## To do
Continue the football tournament text below from the point where it stops, after its last sentence.

Study text START

Of the 8 teams that advanced from the third round, Finlays Horticulture was the only remaining FKF Division One side in the tournament. The other 7 clubs were from the Premier League.
12 October 2013
Mathare United 0 - 0 Sony Sugar
  Mathare United: Monday
12 October 2013
Gor Mahia 2 - 0 Western Stima
  Gor Mahia: Sserunkuma 38', 45', Kiongera
  Western Stima: Ogutu, Kemboi
13 October 2013
Sofapaka 1 - 0 Finlays Horticulture
  Sofapaka: Baraza 69', Wanyama
  Finlays Horticulture: Chole
13 October 2013
Karuturi Sports 0 - 3 A.F.C. Leopards
  A.F.C. Leopards: Okwemba 6', Wanga 8', 62', Imbalambala

==Semi-finals==
The semi-finals were played on the weekend of 19–20 October at the Moi International Sports Centre in Kasarani.

Study text END
Recorded information START

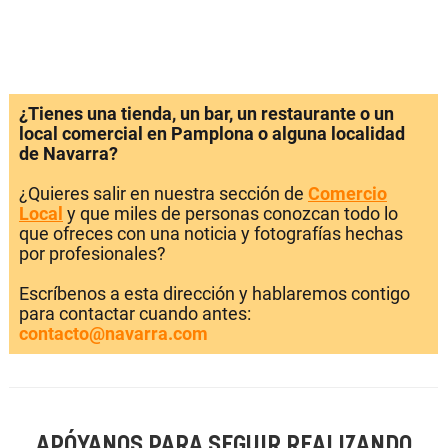
¿Tienes una tienda, un bar, un restaurante o un
local comercial en Pamplona o alguna localidad
de Navarra?
¿Quieres salir en nuestra sección de
Comercio
Local
y que miles de personas conozcan todo lo
que ofreces con una noticia y fotografías hechas
por profesionales?
Escríbenos a esta dirección y hablaremos contigo
para contactar cuando antes:
contacto@navarra.com
APÓYANOS PARA SEGUIR REALIZANDO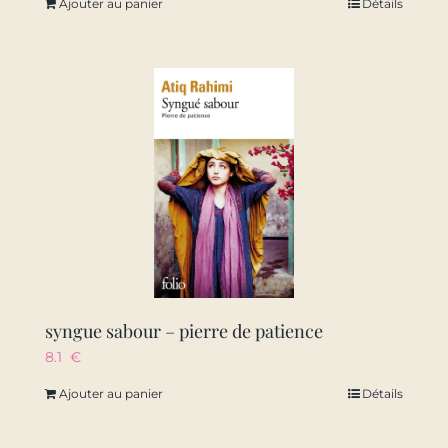
Ajouter au panier
Détails
syngue sabour – pierre de patience
8.1
€
Ajouter au panier
Détails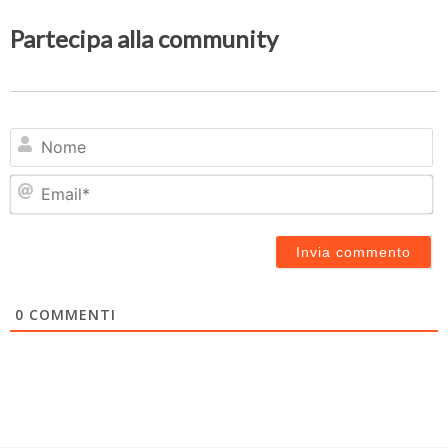
Partecipa alla community
N
Em
0
COMMENTI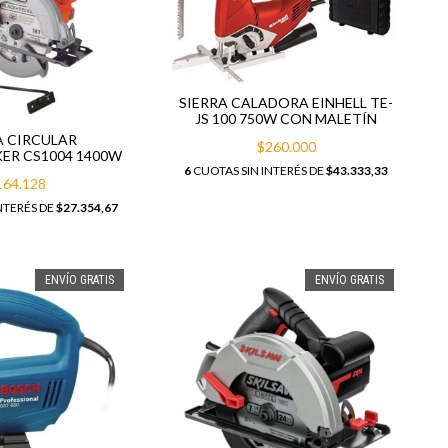
SIERRA CALADORA EINHELL TE-
JS 100 750W CON MALETÍN
A CIRCULAR
$260.000
ER CS1004 1400W
6
CUOTAS SIN INTERÉS DE
$43.333,33
164.128
NTERÉS DE
$27.354,67
ENVÍO GRATIS
ENVÍO GRATIS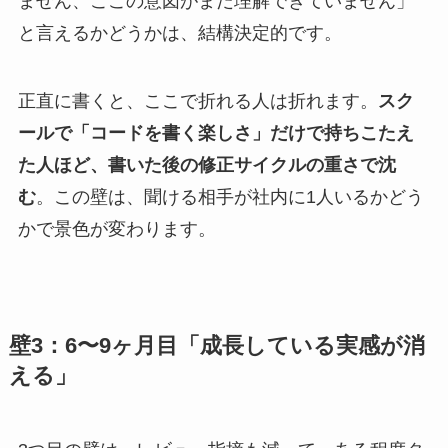
ません、ここの意図がまだ理解できていません」
と言えるかどうかは、結構決定的です。
正直に書くと、ここで折れる人は折れます。
スク
ールで「コードを書く楽しさ」だけで持ちこたえ
た人ほど、書いた後の修正サイクルの重さで沈
む
。この壁は、聞ける相手が社内に1人いるかどう
かで景色が変わります。
壁3：6〜9ヶ月目「成長している実感が消
える」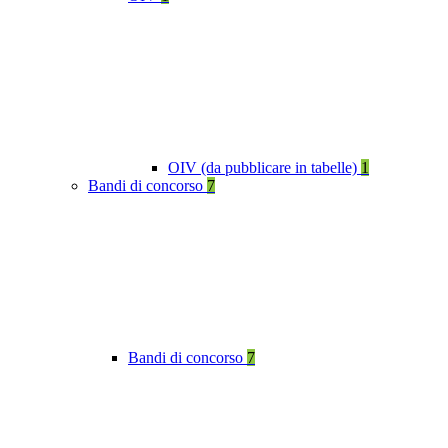
OIV (da pubblicare in tabelle)
1
Bandi di concorso
7
Bandi di concorso
7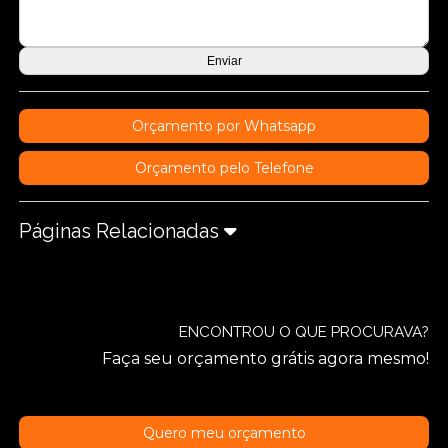
Orçamento por Whatsapp
Orçamento pelo Telefone
Páginas Relacionadas
ENCONTROU O QUE PROCURAVA?
Faça seu orçamento grátis agora mesmo!
Quero meu orçamento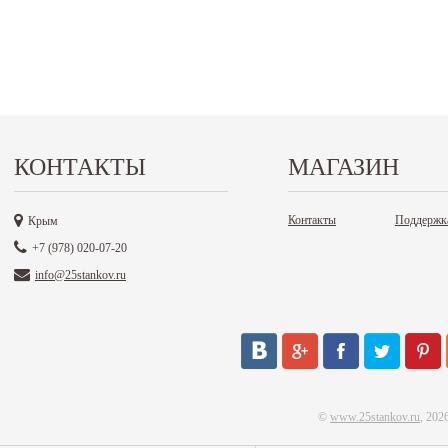
КОНТАКТЫ
МАГАЗИН
Контакты
Поддержк
Крым
+7 (978) 020-07-20
info@25stankov.ru
©
www.25stankov.ru
, 202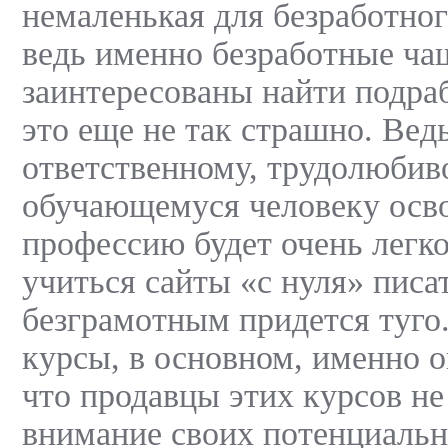
немаленькая для безработног
ведь именно безработные чащ
заинтересованы найти подра
это еще не так страшно. Вед
ответственному, трудолюбив
обучающемуся человеку осв
профессию будет очень легко
учиться сайты «с нуля» писат
безграмотным придется туго.
курсы, в основном, именно о
что продавцы этих курсов н
внимание своих потенциальн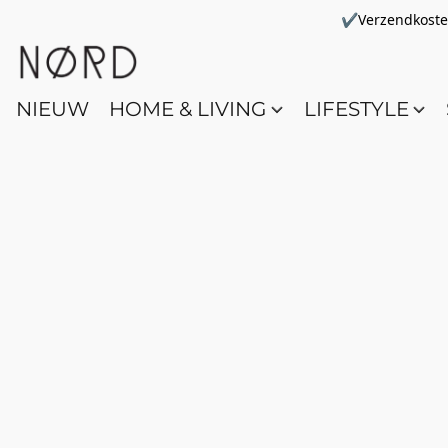
✔Verzendkosten 
NIEUW
HOME & LIVING
LIFESTYLE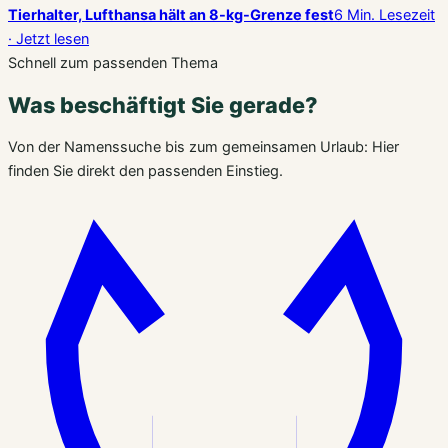
Tierhalter, Lufthansa hält an 8-kg-Grenze fest
6 Min. Lesezeit
· Jetzt lesen
Schnell zum passenden Thema
Was beschäftigt Sie gerade?
Von der Namenssuche bis zum gemeinsamen Urlaub: Hier
finden Sie direkt den passenden Einstieg.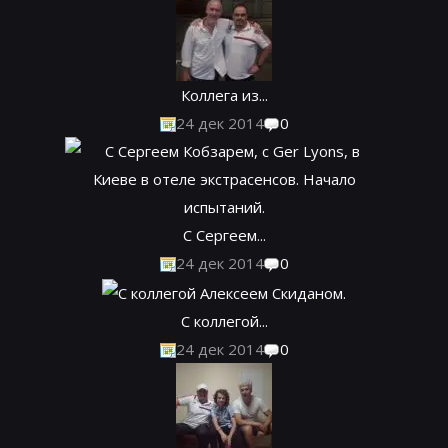
Коллега из...
24 дек 2014
0
С Сергеем...
24 дек 2014
0
С коллегой...
24 дек 2014
0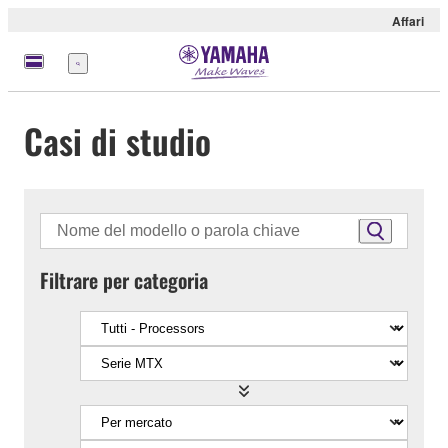
Affari
Menu
Casi di studio
Filtrare per categoria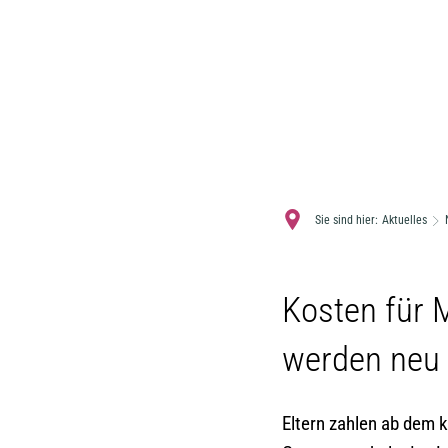
Sie sind hier:
Aktuelles
Kosten für 
werden neu 
Eltern zahlen ab dem 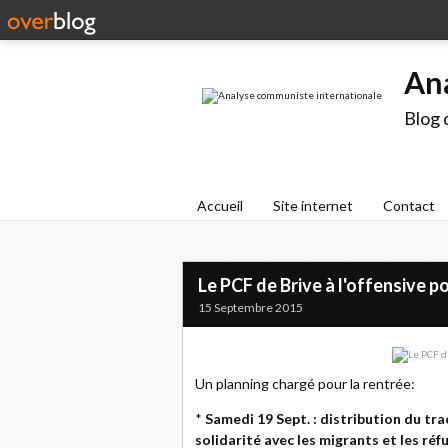
An
Blog 
Accueil
Site internet
Contact
Le PCF de Brive à l'offensive po
15 Septembre 2015
Un planning chargé pour la rentrée:
*
Samedi 19 Sept.
: distribution du tr
solidarité avec les migrants et les réf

Recorded information END

## Output for this exercise
Controversy followed the match between Gor Mahia and Sony Sugar when fans of the former invaded the match to attack the latter while celebrating the win. Goalkeeper Wycliffe Kasaya and other players were injured in the fray and admitted to hospital later on.
19 October 2013
Gor Mahia 0 - 0 Sony Sugar
  Gor Mahia: Njuguna
  Sony Sugar: Odette, Ochieng, Atuta, Kasaya
20 October 2013
Sofapaka 0 - 2 A.F.C. Leopards
  Sofapaka: Wanyama
  A.F.C. Leopards: Wanga 39', Wafula 84'

==Third place playoff==
The third place playoff was played on 16 November 2013 at the Nairobi City Stadium.
16 November 2013
Sofapaka 2 - 1 Sony Sugar
  Sofapaka: Baraza 72', Juma 85'
  Sony Sugar: Chamberi 13'

==Final==

The final was played on Sunday 17 November at the Nyayo National Stadium. It was the final Nairobi derby match of the season. Noah Wafula was named Man of the Match and Player of the Tournament after the game.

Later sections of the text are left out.